I am not comfortable with the idea that parliament should approve a fungible lump sum of $30bn that government can then proceed to spend as it deems fit. All such borrowings must directly be linked to specific projects. The record of this administration in terms of expenditure controls and accountable spending is not a particularly impressive one.
More than a trillion have been recovered from corrupt politicians. Nobody knows what happened to that money. The TSA exercise raked in trillions of hidden funds from the motley of the Ministries, Departments and Agencies. They have apparently been sucked into the anti-gravitational black hole of the administration.
Also, Nigerians demand to know what all the other borrowings have been used for. Our national debt has ballooned from $10bn in 2015 to a staggering $84.4bn in 2019. You know money has been wisely spent when you see the President inaugurate a completed project. The few projects that have been inaugurated so far are those that were begun by the Goodluck Jonathan administration. So, I would be very wary of taking on more debt without iron-cast guardrails of financial discipline.
Some of us were involved in the Paris Debt negotiations in 2005/2006 when our debt profile stood at $36bn. We were spending $5bn annually on servicing the interests alone. We paid back a total of $20bn while the rest was forgiven. I recall signing the cheque for the first tranche of $7.5bn at the CBN. I caught fever immediately and had to have on bed rest. I could not fathom coughing up such a staggering amount to pay off greedy Shylocks living out their gilded lives in New York, Tokyo, Paris and Frankfurt. I felt the pain to the very marrow of my bones.
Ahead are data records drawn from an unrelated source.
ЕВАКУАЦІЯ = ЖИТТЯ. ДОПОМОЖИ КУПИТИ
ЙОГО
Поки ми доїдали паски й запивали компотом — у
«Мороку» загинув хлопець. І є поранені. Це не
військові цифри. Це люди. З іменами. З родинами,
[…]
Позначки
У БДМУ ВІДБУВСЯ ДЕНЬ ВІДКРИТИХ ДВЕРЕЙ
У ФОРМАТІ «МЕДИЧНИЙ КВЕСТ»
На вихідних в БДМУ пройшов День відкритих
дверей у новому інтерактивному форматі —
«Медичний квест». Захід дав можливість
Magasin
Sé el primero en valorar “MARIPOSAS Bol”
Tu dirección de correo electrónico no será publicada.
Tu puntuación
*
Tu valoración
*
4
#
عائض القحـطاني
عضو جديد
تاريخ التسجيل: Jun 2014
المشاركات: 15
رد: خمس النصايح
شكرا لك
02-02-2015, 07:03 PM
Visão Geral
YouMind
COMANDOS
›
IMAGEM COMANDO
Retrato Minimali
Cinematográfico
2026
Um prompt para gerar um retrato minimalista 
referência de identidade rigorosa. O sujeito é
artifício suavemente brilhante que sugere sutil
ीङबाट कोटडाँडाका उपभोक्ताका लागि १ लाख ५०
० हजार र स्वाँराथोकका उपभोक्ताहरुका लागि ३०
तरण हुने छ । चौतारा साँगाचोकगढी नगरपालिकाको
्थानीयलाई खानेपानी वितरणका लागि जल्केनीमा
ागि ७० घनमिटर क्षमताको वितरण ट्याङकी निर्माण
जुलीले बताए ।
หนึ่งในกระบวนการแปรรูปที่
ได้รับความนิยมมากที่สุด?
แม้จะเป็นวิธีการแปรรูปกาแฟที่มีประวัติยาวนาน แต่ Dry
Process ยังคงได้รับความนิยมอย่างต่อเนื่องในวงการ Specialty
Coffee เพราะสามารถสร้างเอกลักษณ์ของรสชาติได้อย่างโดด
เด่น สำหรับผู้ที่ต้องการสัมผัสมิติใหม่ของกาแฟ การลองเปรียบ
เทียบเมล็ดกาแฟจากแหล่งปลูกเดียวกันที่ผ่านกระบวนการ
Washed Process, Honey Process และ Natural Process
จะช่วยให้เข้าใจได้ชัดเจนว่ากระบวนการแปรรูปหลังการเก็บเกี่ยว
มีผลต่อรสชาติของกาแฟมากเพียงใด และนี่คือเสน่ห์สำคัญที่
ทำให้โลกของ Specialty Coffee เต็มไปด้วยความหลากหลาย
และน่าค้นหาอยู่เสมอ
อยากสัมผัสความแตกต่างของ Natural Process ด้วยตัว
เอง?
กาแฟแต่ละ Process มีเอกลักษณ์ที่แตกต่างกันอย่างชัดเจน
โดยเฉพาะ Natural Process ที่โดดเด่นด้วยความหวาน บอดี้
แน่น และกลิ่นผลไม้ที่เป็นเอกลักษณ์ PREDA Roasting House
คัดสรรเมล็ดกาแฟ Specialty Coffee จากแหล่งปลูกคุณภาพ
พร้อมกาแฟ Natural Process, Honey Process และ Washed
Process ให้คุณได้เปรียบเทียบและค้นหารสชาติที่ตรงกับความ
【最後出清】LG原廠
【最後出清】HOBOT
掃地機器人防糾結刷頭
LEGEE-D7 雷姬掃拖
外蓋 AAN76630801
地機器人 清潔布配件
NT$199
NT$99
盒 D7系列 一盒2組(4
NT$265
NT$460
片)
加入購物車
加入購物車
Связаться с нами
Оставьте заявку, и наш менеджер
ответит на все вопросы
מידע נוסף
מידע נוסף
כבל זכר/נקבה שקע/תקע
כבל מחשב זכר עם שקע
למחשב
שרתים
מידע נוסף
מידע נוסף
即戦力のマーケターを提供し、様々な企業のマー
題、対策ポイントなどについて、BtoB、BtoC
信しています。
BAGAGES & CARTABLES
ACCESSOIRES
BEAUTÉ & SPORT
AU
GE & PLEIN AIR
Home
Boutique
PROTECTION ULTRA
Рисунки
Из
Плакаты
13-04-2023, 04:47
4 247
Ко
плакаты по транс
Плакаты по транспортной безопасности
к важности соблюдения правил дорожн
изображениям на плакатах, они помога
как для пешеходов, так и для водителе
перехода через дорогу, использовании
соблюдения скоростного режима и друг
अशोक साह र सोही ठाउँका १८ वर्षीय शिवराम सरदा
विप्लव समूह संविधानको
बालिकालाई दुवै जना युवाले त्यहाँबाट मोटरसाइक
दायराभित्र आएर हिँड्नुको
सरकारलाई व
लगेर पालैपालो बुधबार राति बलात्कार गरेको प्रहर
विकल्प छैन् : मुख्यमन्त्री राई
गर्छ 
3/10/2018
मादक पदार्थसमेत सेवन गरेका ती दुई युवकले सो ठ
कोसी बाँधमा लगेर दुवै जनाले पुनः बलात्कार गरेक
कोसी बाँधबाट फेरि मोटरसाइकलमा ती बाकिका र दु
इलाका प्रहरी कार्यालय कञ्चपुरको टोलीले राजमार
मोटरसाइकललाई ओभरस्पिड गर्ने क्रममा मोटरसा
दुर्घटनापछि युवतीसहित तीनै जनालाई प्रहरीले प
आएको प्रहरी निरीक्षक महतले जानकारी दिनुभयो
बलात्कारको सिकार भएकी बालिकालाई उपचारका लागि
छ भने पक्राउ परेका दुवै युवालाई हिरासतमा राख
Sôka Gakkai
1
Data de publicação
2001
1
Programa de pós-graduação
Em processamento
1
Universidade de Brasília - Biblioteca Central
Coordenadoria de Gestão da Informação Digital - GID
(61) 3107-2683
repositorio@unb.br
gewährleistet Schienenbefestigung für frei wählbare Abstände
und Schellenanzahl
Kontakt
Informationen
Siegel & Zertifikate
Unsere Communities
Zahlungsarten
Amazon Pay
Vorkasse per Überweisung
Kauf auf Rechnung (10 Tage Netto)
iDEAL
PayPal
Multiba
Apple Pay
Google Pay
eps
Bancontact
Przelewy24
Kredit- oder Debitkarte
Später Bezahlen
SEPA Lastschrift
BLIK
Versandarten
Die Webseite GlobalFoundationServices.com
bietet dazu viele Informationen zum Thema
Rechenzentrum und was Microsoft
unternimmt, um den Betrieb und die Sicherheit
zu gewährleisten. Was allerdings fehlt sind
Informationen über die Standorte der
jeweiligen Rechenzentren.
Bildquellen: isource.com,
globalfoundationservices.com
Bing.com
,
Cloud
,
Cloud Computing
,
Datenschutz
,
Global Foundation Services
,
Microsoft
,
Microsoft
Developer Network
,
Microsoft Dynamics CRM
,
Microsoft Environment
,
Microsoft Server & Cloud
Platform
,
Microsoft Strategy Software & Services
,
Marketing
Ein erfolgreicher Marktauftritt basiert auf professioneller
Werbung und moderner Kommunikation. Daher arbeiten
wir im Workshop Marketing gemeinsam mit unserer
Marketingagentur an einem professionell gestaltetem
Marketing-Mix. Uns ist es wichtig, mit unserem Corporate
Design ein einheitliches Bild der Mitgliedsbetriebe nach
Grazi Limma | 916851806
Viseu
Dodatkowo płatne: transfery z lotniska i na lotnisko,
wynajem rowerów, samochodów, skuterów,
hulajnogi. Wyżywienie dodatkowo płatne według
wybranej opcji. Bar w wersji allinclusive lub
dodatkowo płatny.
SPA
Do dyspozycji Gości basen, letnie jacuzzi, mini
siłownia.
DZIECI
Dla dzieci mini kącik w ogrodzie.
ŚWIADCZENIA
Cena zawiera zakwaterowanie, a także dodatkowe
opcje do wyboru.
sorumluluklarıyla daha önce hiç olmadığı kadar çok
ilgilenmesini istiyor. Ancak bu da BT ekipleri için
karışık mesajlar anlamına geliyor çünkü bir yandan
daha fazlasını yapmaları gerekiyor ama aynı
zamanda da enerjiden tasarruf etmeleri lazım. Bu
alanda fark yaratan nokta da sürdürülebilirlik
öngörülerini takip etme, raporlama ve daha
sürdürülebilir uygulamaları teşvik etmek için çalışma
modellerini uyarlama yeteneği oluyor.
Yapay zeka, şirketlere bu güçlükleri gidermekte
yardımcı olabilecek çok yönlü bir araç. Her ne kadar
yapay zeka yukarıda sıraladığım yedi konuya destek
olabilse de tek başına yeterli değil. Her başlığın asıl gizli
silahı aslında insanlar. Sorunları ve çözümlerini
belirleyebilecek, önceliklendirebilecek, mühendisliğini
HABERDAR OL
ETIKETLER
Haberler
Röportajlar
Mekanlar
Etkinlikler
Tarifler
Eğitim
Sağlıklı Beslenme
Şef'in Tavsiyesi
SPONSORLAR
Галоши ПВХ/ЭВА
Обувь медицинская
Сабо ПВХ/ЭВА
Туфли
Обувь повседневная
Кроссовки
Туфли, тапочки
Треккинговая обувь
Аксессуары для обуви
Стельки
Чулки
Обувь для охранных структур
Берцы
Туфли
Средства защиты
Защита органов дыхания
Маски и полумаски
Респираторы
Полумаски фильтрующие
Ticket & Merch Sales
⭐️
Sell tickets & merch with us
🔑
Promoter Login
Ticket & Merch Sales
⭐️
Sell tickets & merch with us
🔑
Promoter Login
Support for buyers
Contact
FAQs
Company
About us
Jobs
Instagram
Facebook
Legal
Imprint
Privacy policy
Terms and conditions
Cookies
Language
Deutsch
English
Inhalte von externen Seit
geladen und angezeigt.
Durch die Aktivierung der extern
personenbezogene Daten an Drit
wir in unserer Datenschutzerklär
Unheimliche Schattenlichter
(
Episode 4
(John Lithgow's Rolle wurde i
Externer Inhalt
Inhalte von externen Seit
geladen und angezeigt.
Economics is the science of scarcity and choice. First, we need a comprehensive programme of cost-saving and control of waste in all aspects of public administration. Such cost savings, including regular elimination of ‘ghost’ workers, are crucial to more prudent public financial management. I also heard recently that statutory bodies such as the Nigerian National Petroleum Corporation, LNG and Federal Inland Revenue Service have not been releasing all their funds (about N1.5tn) into the federation account as required by law. We must reverse this ugly trend. We must also deepen macroeconomic and institutional reforms while boosting public-private-partnerships in key infrastructure sectors. This will lessen pressure on the treasury, thereby obviating the need to incur hefty loans. We must also improve the extractive capacity of the state. Our tax-to-GDP ratio of five per cent is among the lowest among our comparators. South Africa’s is 25.9 per cent. Political theory establishes incontrovertibly that taxation is actually good for democracy.
If we must borrow at all, let’s borrow with wisdom and prudence. We cannot afford to behave like the proverbial dog that returns to its own vomit.
On this, Henry Boyo would have agreed with us.